2.3 Plotting Data
2.3.1 Bar Plots
Lets make a bar plot of the ages of the pups of this dataset,
barplot(table(pupage))
Note, we can add labels and colors with a few extra arguments
barplot(table(pupage), main = "White shark pup age distribution",
xlab = "Age", ylab = "Number of pups", col="navyblue")
2.3.2 Histograms
Another way to illustrate these data is with a histogram. The following commands make a frequency and density histogram, respectively (and plot them next to each other):
par(mfrow=c(1,2))
hist(pupage, col = "gray", main = "Frequency")
hist(pupage, col = "gray", freq = FALSE, main = "Density")
They are obviously very similar to each other, except for one very important difference. On the density plot, the y-axis is scaled so all of the bars will add up to 1.0.

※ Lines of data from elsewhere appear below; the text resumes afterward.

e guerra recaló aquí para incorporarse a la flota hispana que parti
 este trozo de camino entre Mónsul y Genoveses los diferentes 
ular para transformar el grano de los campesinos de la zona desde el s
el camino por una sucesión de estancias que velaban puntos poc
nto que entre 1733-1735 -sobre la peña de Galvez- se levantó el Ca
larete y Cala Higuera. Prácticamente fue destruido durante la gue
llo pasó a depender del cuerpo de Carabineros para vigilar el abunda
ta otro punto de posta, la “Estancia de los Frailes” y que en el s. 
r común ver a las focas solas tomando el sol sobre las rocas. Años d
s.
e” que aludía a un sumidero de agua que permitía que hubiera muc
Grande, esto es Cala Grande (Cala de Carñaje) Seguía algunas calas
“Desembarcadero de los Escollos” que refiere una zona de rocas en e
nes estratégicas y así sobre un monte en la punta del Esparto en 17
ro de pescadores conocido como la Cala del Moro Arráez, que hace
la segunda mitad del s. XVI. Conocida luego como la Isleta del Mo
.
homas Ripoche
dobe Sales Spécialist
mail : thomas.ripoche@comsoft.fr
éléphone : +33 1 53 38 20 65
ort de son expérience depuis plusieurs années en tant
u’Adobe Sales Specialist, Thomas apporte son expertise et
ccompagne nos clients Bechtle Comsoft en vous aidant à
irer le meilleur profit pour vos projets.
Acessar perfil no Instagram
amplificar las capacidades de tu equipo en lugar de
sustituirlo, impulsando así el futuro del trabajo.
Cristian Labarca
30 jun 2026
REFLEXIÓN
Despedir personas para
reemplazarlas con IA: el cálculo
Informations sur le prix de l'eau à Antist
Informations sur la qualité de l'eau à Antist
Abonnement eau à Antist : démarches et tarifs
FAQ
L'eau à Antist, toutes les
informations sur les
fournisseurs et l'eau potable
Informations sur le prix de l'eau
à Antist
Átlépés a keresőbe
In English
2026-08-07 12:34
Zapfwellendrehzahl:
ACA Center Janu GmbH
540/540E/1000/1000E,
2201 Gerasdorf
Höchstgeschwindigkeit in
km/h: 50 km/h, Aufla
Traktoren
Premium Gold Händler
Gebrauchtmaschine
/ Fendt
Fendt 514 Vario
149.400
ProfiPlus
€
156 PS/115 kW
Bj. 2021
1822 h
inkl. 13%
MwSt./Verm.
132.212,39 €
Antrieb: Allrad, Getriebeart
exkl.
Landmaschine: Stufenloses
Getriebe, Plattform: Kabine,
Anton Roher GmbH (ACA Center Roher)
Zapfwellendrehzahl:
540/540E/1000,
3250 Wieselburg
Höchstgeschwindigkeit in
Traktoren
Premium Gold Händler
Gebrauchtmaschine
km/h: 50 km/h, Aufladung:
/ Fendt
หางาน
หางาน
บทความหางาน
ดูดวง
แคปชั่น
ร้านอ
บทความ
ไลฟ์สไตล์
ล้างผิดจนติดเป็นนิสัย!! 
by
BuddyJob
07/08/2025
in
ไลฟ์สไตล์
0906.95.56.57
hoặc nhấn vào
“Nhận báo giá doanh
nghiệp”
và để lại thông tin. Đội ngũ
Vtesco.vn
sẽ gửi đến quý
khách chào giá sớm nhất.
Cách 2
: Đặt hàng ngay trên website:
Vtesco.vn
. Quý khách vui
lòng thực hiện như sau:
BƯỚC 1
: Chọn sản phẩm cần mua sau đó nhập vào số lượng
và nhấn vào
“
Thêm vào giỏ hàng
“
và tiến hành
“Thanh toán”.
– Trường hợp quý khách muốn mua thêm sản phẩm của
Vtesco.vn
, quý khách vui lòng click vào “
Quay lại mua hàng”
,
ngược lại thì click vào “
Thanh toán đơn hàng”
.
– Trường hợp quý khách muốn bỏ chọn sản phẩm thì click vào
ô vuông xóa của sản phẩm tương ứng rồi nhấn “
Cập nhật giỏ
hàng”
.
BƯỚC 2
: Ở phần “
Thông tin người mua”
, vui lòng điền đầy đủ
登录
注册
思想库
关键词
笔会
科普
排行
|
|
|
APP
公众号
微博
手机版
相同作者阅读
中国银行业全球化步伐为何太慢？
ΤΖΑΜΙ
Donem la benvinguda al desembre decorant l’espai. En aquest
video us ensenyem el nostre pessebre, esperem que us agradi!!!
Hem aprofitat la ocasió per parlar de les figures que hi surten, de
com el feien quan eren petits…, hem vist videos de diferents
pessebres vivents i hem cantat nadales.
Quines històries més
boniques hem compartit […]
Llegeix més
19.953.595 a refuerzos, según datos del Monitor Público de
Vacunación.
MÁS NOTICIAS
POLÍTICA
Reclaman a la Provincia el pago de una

Note also, that this histogram looks different than the bar plot in a few key ways. The bar plot will always have a bar for each element of the table. The histogram works on continuous data as well, creating “bins” of a convenient size for the plot.
2.3.3 Box Plots
Finally, we can look at the how the data is spread out via a box plot, also known as a box and whisker plot.
boxplot(pupage, main = "White shark pup age distribution")
The middle line is the median or 50th percentile. The ends of the box are the 25th and 75th percentiles. The whiskers extend to the extremes of the data, unless the extreme data points are too far out, in which case they are individually plotted as potential outliers.